Reproduce every line of the material below verbatim, in the same order and with the same line breaks.
↓↓↓
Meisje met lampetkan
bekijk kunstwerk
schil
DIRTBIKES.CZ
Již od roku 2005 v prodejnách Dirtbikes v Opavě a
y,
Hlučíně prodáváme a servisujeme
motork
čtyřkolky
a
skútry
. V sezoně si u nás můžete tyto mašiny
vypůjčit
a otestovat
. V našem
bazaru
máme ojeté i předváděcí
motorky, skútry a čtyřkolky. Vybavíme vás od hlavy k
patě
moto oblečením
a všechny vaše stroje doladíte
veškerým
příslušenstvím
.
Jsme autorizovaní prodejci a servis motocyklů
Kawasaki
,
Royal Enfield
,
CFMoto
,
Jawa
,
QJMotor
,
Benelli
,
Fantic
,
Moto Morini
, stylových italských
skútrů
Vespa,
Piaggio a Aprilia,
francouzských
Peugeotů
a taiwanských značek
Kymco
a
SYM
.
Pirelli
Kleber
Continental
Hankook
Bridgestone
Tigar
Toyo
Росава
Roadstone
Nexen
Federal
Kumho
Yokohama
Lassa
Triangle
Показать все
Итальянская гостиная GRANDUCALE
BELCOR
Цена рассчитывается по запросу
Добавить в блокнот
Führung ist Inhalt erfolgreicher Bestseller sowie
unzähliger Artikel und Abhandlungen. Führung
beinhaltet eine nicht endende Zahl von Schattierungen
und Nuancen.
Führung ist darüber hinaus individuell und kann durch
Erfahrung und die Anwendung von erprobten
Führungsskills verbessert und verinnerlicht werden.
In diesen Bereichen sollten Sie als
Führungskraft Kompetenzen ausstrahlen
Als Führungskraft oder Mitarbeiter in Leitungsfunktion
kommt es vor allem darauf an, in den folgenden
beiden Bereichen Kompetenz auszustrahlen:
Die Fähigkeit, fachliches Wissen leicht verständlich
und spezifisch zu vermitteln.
↑↑↑
Completed exercise
Meisje met lampetkan
bekijk kunstwerk
schil
DIRTBIKES.CZ
Již od roku 2005 v prodejnách Dirtbikes v Opavě a
y,
Hlučíně prodáváme a servisujeme
motork
čtyřkolky
a
skútry
. V sezoně si u nás můžete tyto mašiny
vypůjčit
a otestovat
. V našem
bazaru
máme ojeté i předváděcí
motorky, skútry a čtyřkolky. Vybavíme vás od hlavy k
patě
moto oblečením
a všechny vaše stroje doladíte
veškerým
příslušenstvím
.
Jsme autorizovaní prodejci a servis motocyklů
Kawasaki
,
Royal Enfield
,
CFMoto
,
Jawa
,
QJMotor
,
Benelli
,
Fantic
,
Moto Morini
, stylových italských
skútrů
Vespa,
Piaggio a Aprilia,
francouzských
Peugeotů
a taiwanských značek
Kymco
a
SYM
.
Pirelli
Kleber
Continental
Hankook
Bridgestone
Tigar
Toyo
Росава
Roadstone
Nexen
Federal
Kumho
Yokohama
Lassa
Triangle
Показать все
Итальянская гостиная GRANDUCALE
BELCOR
Цена рассчитывается по запросу
Добавить в блокнот
Führung ist Inhalt erfolgreicher Bestseller sowie
unzähliger Artikel und Abhandlungen. Führung
beinhaltet eine nicht endende Zahl von Schattierungen
und Nuancen.
Führung ist darüber hinaus individuell und kann durch
Erfahrung und die Anwendung von erprobten
Führungsskills verbessert und verinnerlicht werden.
In diesen Bereichen sollten Sie als
Führungskraft Kompetenzen ausstrahlen
Als Führungskraft oder Mitarbeiter in Leitungsfunktion
kommt es vor allem darauf an, in den folgenden
beiden Bereichen Kompetenz auszustrahlen:
Die Fähigkeit, fachliches Wissen leicht verständlich
und spezifisch zu vermitteln.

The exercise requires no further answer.